Supplied records:
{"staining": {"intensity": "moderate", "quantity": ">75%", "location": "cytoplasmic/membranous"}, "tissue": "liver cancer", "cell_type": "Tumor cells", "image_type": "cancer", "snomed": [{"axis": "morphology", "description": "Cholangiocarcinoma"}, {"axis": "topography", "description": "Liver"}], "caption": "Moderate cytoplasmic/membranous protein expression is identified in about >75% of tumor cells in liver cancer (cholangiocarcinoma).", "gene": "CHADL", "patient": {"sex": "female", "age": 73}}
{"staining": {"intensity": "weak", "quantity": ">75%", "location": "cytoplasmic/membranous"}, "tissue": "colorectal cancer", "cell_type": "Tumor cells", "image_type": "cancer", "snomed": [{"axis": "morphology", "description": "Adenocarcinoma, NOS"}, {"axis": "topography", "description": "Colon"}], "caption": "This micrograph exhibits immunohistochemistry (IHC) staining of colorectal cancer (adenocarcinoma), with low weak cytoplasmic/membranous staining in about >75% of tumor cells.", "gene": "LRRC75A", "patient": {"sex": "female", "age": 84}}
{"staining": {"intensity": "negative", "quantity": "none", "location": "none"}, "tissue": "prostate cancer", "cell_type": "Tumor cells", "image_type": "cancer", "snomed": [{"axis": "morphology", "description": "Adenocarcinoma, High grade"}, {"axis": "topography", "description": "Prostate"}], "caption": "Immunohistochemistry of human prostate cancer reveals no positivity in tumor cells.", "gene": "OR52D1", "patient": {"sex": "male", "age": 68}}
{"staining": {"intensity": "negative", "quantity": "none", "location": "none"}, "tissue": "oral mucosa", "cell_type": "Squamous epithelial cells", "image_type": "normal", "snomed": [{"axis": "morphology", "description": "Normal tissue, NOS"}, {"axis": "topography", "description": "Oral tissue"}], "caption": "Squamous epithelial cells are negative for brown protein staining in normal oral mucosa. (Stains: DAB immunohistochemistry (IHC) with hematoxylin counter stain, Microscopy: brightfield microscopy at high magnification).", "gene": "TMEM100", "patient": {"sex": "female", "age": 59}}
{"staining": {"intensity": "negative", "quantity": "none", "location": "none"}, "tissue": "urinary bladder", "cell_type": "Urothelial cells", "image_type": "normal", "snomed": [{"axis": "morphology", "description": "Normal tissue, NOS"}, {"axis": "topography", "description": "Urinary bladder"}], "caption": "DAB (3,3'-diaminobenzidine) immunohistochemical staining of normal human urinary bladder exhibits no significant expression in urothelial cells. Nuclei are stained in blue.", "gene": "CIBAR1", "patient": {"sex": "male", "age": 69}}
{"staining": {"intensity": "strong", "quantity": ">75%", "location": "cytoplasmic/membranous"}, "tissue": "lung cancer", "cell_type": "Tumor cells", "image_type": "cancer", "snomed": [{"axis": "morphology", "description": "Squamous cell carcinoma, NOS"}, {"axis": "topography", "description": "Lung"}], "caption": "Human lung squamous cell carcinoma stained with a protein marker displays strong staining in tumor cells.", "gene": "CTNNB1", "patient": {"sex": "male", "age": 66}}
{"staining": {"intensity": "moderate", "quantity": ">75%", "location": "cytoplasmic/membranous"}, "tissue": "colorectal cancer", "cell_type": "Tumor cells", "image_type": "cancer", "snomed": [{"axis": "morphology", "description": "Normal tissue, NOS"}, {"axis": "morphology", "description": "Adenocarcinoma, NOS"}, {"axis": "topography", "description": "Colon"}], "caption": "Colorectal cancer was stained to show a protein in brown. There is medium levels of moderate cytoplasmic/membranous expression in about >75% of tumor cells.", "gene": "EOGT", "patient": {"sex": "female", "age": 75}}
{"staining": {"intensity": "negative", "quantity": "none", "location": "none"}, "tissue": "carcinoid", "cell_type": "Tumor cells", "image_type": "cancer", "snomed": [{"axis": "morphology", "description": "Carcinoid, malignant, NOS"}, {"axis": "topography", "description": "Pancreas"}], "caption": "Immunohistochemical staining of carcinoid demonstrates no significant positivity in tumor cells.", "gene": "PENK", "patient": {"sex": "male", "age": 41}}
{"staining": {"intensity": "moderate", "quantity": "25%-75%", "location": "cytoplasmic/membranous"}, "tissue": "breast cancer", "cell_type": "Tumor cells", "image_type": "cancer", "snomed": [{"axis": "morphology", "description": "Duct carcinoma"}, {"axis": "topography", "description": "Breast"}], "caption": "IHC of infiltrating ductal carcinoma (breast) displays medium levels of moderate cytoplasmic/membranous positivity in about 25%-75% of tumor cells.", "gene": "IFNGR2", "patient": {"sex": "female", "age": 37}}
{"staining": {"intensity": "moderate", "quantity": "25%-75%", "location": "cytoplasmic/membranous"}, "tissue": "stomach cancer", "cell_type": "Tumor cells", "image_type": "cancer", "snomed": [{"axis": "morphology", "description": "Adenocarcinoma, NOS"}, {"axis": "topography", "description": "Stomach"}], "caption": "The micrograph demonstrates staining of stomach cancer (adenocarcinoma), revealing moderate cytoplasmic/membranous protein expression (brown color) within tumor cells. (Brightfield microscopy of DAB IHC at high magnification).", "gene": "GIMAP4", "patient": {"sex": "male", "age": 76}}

How to complete this task: Look over the entries above and tally the lines containing the string "micrograph"; the answer is that total only.

Answer box: 2